FTR: mapping class-like APIs to interfaces

John Rose john.r.rose at
Thu Sep 14 04:49:28 UTC 2017

On May 18, 2017, at 8:56 PM, John Rose <john.r.rose at> wrote:
> Spurred by a conversation with some Intel colleagues, I wrote up an account

> of how we can use Java interfaces to model various kinds of APIs.

This file talks about the design of polymorphic data structures
by means of the binder pattern.  I just added to it:

There is a couple of new pages at the end about reifying binders,
via API points that ask a bound object which binder made it.

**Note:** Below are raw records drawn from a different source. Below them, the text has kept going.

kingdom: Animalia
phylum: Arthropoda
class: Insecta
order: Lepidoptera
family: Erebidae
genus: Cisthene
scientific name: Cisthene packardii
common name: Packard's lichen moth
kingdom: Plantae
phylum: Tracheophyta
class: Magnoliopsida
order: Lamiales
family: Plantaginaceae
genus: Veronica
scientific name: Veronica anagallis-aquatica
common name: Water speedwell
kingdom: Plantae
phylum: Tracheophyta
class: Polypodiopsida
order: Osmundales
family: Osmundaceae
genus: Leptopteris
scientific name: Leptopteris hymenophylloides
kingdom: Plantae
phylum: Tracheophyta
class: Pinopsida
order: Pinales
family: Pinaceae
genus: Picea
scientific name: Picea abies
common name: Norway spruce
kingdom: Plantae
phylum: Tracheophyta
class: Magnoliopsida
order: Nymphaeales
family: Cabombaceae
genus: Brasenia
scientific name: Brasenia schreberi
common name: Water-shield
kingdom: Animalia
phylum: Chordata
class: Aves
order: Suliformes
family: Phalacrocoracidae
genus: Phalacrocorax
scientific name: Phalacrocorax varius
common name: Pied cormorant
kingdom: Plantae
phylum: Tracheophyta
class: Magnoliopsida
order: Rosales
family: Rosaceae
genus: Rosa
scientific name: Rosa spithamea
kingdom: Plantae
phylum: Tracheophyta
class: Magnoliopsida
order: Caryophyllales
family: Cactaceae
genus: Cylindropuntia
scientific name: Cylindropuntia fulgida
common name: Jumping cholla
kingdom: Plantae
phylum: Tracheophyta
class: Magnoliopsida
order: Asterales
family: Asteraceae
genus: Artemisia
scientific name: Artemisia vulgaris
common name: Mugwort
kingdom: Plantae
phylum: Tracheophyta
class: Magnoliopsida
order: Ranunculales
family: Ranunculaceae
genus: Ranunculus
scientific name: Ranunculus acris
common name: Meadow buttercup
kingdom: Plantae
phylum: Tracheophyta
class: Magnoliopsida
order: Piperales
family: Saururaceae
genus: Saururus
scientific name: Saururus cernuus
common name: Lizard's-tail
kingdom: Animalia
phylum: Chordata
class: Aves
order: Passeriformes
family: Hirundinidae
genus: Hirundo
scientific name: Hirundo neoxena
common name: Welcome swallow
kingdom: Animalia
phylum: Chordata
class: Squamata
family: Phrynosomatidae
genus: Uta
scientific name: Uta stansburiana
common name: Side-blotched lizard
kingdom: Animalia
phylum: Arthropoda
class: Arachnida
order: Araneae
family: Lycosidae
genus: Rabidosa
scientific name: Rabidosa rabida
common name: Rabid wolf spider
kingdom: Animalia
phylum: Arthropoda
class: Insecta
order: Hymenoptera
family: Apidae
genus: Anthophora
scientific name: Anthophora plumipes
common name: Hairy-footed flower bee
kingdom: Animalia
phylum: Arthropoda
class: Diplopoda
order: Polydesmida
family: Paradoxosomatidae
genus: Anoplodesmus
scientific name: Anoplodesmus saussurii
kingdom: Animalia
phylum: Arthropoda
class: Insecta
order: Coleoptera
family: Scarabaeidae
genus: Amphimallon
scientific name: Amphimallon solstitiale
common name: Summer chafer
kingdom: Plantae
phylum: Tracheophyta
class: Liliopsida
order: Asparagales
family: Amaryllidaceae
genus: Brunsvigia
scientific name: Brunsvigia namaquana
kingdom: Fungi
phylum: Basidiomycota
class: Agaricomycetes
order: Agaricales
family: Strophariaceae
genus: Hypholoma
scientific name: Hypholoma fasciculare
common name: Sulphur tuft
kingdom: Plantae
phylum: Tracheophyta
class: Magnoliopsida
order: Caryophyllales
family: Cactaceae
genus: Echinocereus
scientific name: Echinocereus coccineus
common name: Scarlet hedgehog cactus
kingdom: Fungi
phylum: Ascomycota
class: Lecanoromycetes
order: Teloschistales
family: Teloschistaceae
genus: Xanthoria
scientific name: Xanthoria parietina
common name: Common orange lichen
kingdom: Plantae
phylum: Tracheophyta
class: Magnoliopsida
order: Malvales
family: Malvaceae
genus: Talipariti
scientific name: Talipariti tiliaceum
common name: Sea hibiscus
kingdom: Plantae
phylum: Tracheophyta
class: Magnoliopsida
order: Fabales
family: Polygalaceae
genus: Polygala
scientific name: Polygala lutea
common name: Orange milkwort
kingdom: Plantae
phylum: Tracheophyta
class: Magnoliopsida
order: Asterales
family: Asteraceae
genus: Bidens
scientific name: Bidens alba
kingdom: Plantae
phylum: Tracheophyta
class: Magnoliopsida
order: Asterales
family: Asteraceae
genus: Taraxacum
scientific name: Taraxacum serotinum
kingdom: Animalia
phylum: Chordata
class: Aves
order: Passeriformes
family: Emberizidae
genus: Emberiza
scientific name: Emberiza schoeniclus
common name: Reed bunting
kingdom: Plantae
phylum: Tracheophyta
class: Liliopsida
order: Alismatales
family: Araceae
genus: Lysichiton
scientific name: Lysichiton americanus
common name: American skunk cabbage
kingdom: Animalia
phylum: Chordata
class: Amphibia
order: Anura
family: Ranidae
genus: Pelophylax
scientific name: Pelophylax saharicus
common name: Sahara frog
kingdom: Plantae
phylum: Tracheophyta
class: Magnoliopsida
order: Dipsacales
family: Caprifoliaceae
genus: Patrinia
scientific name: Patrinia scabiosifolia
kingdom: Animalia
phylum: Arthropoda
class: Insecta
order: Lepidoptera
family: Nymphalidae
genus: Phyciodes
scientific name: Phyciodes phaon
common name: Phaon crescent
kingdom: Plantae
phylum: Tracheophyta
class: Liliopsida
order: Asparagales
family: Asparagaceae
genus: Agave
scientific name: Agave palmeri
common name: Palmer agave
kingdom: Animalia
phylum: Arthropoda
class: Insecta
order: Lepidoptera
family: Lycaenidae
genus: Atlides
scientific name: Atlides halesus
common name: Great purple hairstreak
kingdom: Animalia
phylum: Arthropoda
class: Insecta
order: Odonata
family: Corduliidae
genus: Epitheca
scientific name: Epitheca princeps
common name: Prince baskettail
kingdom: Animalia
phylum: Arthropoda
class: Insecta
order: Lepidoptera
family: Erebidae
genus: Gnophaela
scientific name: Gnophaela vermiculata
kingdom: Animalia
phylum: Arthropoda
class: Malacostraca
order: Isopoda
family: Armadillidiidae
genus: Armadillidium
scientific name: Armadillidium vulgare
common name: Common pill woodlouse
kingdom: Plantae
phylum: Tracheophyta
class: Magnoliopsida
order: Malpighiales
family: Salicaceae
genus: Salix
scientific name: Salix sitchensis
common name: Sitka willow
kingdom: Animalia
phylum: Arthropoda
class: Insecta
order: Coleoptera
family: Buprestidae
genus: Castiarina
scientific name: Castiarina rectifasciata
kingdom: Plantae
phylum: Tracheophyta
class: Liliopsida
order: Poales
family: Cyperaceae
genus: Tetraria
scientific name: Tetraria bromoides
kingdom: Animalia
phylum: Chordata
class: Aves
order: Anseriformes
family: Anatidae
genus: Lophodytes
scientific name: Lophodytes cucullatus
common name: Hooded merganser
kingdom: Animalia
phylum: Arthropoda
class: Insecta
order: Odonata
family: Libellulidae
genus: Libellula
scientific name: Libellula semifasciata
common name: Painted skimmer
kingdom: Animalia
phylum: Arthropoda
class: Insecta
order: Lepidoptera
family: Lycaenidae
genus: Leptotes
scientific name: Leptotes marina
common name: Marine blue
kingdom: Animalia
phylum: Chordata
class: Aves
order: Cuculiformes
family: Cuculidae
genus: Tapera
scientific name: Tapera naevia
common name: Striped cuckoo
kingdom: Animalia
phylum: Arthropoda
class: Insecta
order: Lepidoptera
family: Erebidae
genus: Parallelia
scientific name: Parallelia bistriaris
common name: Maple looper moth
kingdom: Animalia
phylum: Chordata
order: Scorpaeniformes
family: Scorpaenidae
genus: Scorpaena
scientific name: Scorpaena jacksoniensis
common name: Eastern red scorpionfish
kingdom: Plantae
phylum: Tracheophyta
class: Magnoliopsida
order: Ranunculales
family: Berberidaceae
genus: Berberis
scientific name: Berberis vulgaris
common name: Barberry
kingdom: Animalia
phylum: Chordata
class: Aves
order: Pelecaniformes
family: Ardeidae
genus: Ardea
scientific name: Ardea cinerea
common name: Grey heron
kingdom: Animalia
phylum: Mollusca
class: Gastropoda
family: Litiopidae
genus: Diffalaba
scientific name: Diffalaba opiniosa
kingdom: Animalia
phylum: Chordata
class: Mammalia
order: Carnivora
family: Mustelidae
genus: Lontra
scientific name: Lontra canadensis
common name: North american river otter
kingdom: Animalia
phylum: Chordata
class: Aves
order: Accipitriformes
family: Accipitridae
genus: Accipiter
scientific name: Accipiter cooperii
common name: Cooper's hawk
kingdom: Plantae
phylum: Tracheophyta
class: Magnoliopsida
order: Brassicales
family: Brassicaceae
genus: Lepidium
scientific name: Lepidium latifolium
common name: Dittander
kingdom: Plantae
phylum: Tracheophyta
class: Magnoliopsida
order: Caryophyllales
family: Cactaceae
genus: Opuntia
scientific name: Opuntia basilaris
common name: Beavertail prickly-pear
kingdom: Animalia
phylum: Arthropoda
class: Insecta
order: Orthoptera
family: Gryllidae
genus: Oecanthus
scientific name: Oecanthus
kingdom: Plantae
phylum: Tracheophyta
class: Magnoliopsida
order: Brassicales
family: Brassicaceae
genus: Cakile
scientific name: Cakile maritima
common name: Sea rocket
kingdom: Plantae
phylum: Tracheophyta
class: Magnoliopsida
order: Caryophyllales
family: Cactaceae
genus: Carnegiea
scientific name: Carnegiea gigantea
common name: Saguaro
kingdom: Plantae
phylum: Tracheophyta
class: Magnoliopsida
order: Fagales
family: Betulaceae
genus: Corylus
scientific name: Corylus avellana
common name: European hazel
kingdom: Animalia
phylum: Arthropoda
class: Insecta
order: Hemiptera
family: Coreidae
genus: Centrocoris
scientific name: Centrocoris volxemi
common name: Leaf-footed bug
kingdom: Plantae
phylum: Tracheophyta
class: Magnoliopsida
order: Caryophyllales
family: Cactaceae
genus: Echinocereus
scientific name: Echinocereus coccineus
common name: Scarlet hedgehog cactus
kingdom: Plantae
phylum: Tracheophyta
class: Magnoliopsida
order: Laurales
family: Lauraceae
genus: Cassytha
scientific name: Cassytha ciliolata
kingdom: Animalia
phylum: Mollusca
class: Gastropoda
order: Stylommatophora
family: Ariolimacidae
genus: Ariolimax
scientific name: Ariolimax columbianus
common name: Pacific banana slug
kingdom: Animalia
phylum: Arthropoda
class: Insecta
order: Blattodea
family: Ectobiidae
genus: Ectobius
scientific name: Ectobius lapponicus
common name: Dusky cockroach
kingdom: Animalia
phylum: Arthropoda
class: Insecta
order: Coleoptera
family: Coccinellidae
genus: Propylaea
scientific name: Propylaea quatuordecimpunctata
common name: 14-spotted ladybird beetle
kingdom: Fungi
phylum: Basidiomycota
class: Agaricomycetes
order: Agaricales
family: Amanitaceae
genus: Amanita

This is for use cases where you *often* don't care about how
an object is formatted (persistent memory, off-heap, POJO), but
*sometimes* you do.  (If you cared *always*, you'd use separate
types for the separate cases.  Using an interface that spans
everything allows you to write relaxed-typed code, and generic
algorithms.  Using a type variable to reify the binder type opens
the door to strongly typed generic code which can still "peek"
at the binder, if it needs to.)

This came up in today's quarterly Intel F2F, when Steve Dohrmann
was explaining his recent work on persistent collections for Java,
which is at <>.

A surprising insight from today:  For some bindable APIs,
java.lang.String should not be used to represent text.  Instead,
it is better to use CharSequence since that is polymorphic.
That way the binder may choose to leave the characters
in the original backing storage, rather than marshaling them
eagerly into the body of a java.lang.String.  A POJO binder
can just use String directly as its preferred implementation
of CharSequence.  I wonder if that insight applies to the
strings we extract from C char* pointers?